Trecho do texto ->

+ + + + +

Reproduzimos artigo de Manuel Gusmão, professor da Faculdade de Letras de Lisboa e membro do Comitê Central do Partido Comunista Português, publicado no JL nº 1120, 4 a 17 de setembro últimos, acerca de Álvaro Cunhal, “seguramente o grande estratega teórico da revolução democrática e nacional”.
Para o autor, “o conjunto de textos fundamentais dos anos 60 (Rumo à vitória; Relatório da actividade do CC ao VI Congresso, bem como o próprio Programa de 1965) são documentos sem os quais muito dificilmente se compreenderia o fluxo e o refluxo da Revolução portuguesa. Álvaro Cunhal aprende com a sua vida a capacidade criadora das massas populares em movimento. Ela constitui o traço mais forte da revolução portuguesa. Nela reside, no fundamental, o combate do presente e a convicta esperança em que os trabalhadores e o povo voltarão a tomar o futuro nas suas mãos”.

+ + + + +

Seção de dados ->

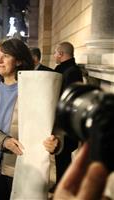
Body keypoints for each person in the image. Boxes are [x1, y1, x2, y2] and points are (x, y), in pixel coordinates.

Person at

+ + + + +

Atividade A -> Traduza para o inglês esta frase do trecho sobre Álvaro Cunhal: "Álvaro Cunhal aprende com a sua vida a capacidade criadora das massas populares em movimento."
Atividade B -> Segundo o trecho sobre Álvaro Cunhal, em que número do JL saiu o artigo de Manuel Gusmão?
Atividade C -> Com base no trecho sobre Álvaro Cunhal, explique por que o autor considera fundamentais os textos dos anos 60.

Resposta esperada A -> Álvaro Cunhal learns from his life the creative capacity of the popular masses in motion.

Resposta esperada B -> No número 1120.

Resposta esperada C -> Para o autor, sem esses textos dificilmente se compreenderia o fluxo e o refluxo da Revolução portuguesa.